The only other alternative would be for BFA to raise the money from “the markets”, but that obviously won’t work since BFA is worth a (very large) negative amount of money. The classic way of getting around this would be for the government to sell BFA to a private entity for 1 euro, along with a guarantee covering the negative amount (this is what they did with CAM earlier this year). Good luck finding any private entity left in Spain that could make that kind of investment.

Tuesday, May 29, 2012

Spain threatens the nuclear option to recapitalize BFA-Bankia

I don’t think people realize the huge significance of the proposed plan to recapitalize BFA-Bankia. The Spanish government will print a 19 (or is it 40 now?) billion euro bond and place it directly on the balance sheet of BFA, in exchange for essentially 100% equity of BFA.

The bond is never sold on the public market, so the interest rate of the bond is irrelevant. Since the government owns 100% of BFA, any interest the government pays on the bond goes right back into their own pocket.

From the ECB’s perspective the bond is as good as any other Spanish government bond, so it can be lent to the ECB in exchange for real Euros, which the bank can use to buy a number of things, including Spanish government bonds. The key part is that the bank only needs to pay the ECB’s interest rate of 1.75%.

But why stop there? Once this line has been crossed, the sky is the limit, and only explicit action from the ECB could stop it. Given that Germany is likely outvoted on the ECB governing board, it seems unlikely that the ECB would veto.

Two forms of ECB abuse suggest themselves:

1) Instead of borrowing from the markets, just borrow from BFA instead.

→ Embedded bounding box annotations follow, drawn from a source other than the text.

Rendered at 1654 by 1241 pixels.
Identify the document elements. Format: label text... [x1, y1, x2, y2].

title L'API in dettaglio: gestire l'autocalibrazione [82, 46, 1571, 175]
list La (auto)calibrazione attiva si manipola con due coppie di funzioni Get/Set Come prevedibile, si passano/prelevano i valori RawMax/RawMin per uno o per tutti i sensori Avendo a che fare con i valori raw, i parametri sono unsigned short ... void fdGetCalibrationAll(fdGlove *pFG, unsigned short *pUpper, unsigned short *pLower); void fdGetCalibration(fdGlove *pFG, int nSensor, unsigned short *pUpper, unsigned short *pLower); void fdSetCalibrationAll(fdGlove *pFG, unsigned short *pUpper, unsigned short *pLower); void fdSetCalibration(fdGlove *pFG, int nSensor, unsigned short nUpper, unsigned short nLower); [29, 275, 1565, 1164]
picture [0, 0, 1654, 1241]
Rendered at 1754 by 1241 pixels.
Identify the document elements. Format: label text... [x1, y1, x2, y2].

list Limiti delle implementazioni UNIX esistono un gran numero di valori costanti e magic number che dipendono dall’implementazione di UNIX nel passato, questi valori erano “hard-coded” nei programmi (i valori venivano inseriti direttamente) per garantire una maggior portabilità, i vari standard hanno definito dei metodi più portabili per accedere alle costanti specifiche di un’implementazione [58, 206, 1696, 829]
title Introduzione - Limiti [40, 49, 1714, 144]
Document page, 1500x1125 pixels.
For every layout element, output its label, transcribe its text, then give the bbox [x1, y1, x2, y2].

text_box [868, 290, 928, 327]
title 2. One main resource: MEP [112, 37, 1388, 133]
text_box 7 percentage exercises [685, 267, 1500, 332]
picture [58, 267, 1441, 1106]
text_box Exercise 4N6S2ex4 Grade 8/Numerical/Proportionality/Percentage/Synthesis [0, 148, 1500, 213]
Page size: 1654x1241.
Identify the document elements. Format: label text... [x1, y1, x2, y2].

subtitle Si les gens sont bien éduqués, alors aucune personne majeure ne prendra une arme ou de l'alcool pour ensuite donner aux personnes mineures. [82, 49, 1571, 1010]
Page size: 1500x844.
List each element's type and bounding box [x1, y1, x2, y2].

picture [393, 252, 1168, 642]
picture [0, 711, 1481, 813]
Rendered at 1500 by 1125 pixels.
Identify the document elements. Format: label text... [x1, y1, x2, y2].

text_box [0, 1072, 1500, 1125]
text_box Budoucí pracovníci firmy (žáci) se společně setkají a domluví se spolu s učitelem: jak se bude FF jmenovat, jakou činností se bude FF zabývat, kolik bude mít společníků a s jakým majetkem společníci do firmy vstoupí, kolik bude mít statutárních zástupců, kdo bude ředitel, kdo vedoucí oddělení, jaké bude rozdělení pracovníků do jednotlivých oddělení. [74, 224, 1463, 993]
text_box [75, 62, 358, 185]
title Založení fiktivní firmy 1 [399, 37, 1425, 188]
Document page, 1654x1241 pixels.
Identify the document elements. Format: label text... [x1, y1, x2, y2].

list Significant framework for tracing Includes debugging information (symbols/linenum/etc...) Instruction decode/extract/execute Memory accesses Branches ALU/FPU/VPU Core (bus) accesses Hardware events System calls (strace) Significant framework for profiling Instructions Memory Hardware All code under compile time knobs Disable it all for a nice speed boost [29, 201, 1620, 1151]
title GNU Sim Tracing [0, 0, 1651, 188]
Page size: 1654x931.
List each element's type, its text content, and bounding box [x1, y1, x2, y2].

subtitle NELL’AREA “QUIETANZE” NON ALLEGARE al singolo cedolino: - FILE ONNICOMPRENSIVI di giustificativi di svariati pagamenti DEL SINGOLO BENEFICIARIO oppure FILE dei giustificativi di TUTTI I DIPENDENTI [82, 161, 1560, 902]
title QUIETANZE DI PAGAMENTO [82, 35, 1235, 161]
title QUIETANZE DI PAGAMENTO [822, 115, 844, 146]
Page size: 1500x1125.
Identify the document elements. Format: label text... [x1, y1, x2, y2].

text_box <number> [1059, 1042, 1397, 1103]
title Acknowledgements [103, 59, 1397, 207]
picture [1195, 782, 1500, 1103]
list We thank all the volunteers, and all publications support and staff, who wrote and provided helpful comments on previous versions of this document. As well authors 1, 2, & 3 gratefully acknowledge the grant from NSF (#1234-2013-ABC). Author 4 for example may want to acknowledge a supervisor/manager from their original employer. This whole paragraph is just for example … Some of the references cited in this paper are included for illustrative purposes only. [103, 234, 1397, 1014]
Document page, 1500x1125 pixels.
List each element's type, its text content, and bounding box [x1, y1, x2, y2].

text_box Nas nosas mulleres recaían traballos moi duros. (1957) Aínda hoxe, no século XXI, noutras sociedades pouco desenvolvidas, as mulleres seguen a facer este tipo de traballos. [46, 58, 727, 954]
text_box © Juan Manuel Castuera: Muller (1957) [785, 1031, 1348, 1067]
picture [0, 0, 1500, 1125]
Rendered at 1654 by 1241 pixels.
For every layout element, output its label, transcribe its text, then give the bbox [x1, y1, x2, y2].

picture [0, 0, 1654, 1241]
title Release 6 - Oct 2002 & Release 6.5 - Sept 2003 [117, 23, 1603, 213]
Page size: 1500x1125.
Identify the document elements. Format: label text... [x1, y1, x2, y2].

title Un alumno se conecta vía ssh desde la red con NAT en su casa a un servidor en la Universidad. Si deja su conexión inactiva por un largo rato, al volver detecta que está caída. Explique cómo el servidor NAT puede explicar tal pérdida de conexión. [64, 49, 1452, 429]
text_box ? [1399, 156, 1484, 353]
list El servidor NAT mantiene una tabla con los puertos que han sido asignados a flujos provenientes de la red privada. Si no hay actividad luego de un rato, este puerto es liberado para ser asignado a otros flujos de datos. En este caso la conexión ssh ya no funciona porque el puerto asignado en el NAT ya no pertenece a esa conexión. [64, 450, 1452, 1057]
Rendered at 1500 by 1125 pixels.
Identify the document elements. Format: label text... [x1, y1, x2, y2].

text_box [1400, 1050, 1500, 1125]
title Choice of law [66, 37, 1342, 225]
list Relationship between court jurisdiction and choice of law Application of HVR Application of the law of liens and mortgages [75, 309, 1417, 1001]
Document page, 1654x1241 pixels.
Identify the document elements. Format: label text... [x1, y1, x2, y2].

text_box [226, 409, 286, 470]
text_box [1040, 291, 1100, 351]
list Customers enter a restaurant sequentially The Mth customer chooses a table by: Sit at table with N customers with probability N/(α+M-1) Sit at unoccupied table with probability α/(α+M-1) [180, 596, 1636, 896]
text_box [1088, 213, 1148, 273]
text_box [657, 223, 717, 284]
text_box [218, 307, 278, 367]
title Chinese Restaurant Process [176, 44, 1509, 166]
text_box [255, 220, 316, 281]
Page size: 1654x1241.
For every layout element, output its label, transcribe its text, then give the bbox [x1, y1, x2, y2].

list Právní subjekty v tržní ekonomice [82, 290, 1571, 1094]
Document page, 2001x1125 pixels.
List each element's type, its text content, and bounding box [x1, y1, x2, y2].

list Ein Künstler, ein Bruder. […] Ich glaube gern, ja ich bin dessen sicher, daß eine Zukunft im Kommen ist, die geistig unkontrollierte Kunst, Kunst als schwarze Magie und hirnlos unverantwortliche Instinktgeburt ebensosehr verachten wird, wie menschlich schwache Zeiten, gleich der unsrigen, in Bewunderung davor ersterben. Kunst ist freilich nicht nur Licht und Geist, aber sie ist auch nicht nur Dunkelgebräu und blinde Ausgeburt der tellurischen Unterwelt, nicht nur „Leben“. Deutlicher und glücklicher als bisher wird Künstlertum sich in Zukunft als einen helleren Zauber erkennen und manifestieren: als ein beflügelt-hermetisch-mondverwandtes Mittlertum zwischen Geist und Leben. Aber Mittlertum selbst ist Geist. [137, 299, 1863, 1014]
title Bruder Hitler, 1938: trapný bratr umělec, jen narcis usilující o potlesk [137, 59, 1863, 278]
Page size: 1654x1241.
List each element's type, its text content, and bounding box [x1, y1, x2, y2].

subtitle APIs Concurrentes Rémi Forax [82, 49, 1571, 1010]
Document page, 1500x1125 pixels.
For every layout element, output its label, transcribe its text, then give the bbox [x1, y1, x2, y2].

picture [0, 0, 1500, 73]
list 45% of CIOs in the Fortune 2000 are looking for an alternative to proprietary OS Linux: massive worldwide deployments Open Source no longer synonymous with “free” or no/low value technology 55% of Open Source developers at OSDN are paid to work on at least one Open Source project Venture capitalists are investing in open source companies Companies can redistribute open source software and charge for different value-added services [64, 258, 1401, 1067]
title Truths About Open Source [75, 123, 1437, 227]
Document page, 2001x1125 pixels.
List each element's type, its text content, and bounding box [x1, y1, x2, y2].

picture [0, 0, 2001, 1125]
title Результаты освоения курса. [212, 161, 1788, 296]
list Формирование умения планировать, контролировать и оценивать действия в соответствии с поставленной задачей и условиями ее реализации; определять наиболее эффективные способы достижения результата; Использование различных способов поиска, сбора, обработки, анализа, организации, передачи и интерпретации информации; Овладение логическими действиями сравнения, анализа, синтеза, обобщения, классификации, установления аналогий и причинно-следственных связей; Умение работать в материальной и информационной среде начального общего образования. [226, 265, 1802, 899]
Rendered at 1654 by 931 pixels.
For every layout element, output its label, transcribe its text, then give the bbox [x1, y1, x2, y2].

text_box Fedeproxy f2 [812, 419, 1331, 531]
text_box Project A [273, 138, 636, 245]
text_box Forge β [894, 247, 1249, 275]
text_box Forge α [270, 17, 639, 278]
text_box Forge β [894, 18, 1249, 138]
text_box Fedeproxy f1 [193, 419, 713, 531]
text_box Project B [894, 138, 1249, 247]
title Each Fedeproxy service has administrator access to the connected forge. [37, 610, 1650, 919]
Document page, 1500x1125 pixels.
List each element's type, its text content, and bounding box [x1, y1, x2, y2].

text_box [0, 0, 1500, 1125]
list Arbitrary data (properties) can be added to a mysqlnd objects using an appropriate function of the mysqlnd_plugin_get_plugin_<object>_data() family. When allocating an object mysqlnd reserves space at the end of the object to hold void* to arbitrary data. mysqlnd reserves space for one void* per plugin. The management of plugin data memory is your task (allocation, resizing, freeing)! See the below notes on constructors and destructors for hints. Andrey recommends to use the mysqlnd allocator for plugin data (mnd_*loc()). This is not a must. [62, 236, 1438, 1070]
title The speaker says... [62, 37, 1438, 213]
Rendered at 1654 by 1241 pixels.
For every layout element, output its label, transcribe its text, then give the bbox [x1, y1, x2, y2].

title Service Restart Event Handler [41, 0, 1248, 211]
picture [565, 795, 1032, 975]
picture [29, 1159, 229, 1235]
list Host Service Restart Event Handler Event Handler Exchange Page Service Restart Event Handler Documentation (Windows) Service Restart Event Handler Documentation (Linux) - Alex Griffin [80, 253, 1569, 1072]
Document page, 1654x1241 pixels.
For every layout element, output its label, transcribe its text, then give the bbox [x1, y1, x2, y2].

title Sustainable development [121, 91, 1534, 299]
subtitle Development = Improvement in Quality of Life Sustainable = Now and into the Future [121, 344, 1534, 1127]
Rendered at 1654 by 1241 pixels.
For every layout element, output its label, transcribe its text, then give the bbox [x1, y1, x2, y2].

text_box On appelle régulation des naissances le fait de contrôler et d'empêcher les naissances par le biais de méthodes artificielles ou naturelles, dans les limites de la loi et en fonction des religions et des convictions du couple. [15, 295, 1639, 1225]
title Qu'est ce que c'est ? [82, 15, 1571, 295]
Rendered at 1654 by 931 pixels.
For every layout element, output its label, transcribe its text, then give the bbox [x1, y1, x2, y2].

All the government needs to do is inject a sufficient number of bonds to periodically recapitalize BFA. Since BFA can access the ECB, effectively the government can borrow at the ECB’s 1.75% without regard to the markets.

2) Put a 10 trillion euros bond into BFA. Deposit it at the ECB overnight at 0.25% interest. Pocket 25 billion of free money and pay it back to the government as a dividend.

I suppose #2 would be the thermonuclear option.

If the Germans are not completely retarded, they would realize that a pan-European bank bailout scheme (together with a treaty change, perhaps banning government owned banks from abusing the ECB) is a much better idea.